● Reading passage:

.....

Jul 1 2016 | Focus

SHAMSABAD AIRPORT AWAITS AERA NOD

The second phase terminal expansion of the GMR Group-operated Rajiv Gandhi International Airport at Shamsabad awaits approval from Airport Economic Regulatory Authority (AERA). The terminal has already surpassed its targeted capacity of 12 million passengers in the last year. The phase-II will be divided into two phases and is targeting 20 million passenger handling capacity by FY2019. The Phase-III will have a passenger handling capacity of 40 million per annum.

CALICUT INTERNATIONAL AIRPORT DEVELOPMENT
Numbers of organisations in the state of Kerala have urged the Kerala Government to expedite the development works in North Kerala including the acquisition of 248.3 acre of land for the infrastructure development of Calicut International Airport and resume the services of the wide-bodied aircraft. The land is required for the expansion of the runway.

TEZU AIRPORT
Tezu Airport is located at Tezu in the state of Arunachal Pradesh, India. The development of the airport, at a cost of Rs. 79 crore was approved during 2009-10. The new runway, terminal building and air traffic control tower were completed by 2014 after which the airport can handle ATR 72 type of aircraft. The airport would be operational soon.

MAHARASHTRA GOVT KEEN ON KOLHAPUR AIRPORT
The Government of Maharashtra has submitted a proposal to the AAI and is keen to spend Rs 3.5 crore for the commencement of Kolhapur airport. The airport is technically under the administration of AAI, but still the state government is ready to provide funds so that the airport facility can be started albeit with small capacity aircraft. The funds can be used for developing night landing facility, and some services at restroom among other purposes.

BHUNTAR AIRPORT EXPANSION
As per the study report submitted by IIT Roorkee, the runway of Kullu (Bhuntar) airport can be extended by 550m subject to diversion of river Beas and acquiring additional 1000m x 200m land in the river bed by the State Government. The existing airport is operational and suitable for operation of ATR type of aircraft with load restrictions in fair weather conditions.

JEWAR AIRPORT PROJECT
Ministry of Civil Aviation has received a proposal from Uttar Pradesh Government in April 2016 for grant of Site Clearance for proposed Noida International Airport near Jewar, Dist. Gautam Budh Nagar, Uttar Pradesh. As per the Greenfield Airport Policy 2008, the proposal has been sent to Airports Authority of India (AAI), Directorate General of Civil Aviation (DGCA) and Ministry of Defence (MoD) for their comments/observations on the site identified for setting up of International Airport near Jewar, Uttar Pradesh. The proposals are being considered by Steering Committee.

.....

Collected data entries:
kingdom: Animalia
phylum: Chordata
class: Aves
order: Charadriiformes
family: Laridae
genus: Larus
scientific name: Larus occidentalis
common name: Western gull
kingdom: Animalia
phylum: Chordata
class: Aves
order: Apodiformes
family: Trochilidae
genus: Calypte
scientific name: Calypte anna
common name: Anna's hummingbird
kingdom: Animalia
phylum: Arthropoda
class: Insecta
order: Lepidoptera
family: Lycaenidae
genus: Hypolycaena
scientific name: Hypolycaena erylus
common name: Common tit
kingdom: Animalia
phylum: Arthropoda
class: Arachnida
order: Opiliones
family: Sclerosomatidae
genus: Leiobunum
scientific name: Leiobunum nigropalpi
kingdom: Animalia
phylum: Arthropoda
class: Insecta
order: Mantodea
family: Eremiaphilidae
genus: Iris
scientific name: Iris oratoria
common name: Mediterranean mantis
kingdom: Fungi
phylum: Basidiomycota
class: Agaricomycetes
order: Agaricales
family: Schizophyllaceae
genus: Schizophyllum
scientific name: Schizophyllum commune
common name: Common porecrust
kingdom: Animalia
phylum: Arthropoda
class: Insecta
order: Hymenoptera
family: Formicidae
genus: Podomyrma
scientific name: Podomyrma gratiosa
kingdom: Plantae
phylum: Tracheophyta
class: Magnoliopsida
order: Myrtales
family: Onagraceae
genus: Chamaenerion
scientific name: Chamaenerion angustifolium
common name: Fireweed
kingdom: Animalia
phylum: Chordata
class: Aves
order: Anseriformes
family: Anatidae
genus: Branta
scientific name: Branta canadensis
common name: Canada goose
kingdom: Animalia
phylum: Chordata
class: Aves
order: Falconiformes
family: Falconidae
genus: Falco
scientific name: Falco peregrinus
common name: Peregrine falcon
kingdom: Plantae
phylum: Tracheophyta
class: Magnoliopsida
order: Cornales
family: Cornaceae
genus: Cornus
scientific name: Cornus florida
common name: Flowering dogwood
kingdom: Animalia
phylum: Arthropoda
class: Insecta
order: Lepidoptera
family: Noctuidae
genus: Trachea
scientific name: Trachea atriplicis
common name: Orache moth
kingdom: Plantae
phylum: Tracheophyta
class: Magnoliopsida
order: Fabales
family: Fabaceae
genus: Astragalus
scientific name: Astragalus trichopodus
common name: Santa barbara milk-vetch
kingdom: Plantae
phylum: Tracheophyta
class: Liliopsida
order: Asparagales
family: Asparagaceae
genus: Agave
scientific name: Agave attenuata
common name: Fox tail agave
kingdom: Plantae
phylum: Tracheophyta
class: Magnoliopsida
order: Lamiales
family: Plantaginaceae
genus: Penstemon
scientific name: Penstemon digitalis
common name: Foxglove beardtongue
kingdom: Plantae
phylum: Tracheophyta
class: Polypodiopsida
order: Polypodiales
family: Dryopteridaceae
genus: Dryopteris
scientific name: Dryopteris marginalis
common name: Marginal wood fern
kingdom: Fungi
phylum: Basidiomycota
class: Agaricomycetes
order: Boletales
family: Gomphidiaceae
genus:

.....

● What this exercise asks:
A – Answer these about the airport development news:
(i) What yearly passenger handling capacity will Phase-III at Shamsabad have?
(ii) How much land do organizations in Kerala want acquired for Calicut International Airport?
(iii) Which institution submitted the study report on extending the Kullu (Bhuntar) runway?
B – Pick up the airport development news after its final sentence and keep writing.

● Solved problems:
A –
(i) 40 million passengers per annum.
(ii) 248.3 acres.
(iii) IIT Roorkee.

B –
KISHANGARH AIRPORT TO COMMENCE OPERATIONS SOON
The development of new airport at Kishangarh is progressing well. The airport would cater to the needs of the historical city of Ajmer. The airport building construction is likely to complete in December, 2016. The process of getting the DGCA approval for commissioning the airport will be taken up thereafter. The airport is likely to be operational by July, 2017. So far, the runway with a length of 2000 meter is completed around 85 per cent of the civil and electrical work of the terminal building is completed.

FUTURE OUTLOOK
India is currently the 9th largest aviation market in the world. As the country gears up to set up 100 Smart Cities, the aviation sector holds tremendous potential. The foreign direct investment (FDI) in Air Transport (including air freight) was US$ 3.39 million during 2015-16 and US$ 612.53 million during April 2000 and December 2015. With flurry of activities initiated to develop metro and non-metro airports, introduction of low-cost carriers (LCCs), allowing Foreign Direct Investment (FDI) in domestic airlines, use of latest and modern information technology (IT) interventions and building a regional air transport network. India is expected to become the largest aviation market by 2030.

National Civil Aviation Policy 2016
On 15th June 2016, the Minister of Civil Aviation P. Ashok Gajapathi Raju released the National Civil Aviation Policy 2016 in New Delhi. The policy focuses on making regional air connectivity a reality and flying affordable and convenient for the masses. The policy aims to establish an integrated eco-system for the rapid development of the civil aviation sector which in turn could promote tourism and generate employment opportunities. The Government aims to enhance regional connectivity through fiscal support and infrastructure development. To attract more investment, the government is likely to ease doing business formalities through deregulation, simplified procedures and e-governance.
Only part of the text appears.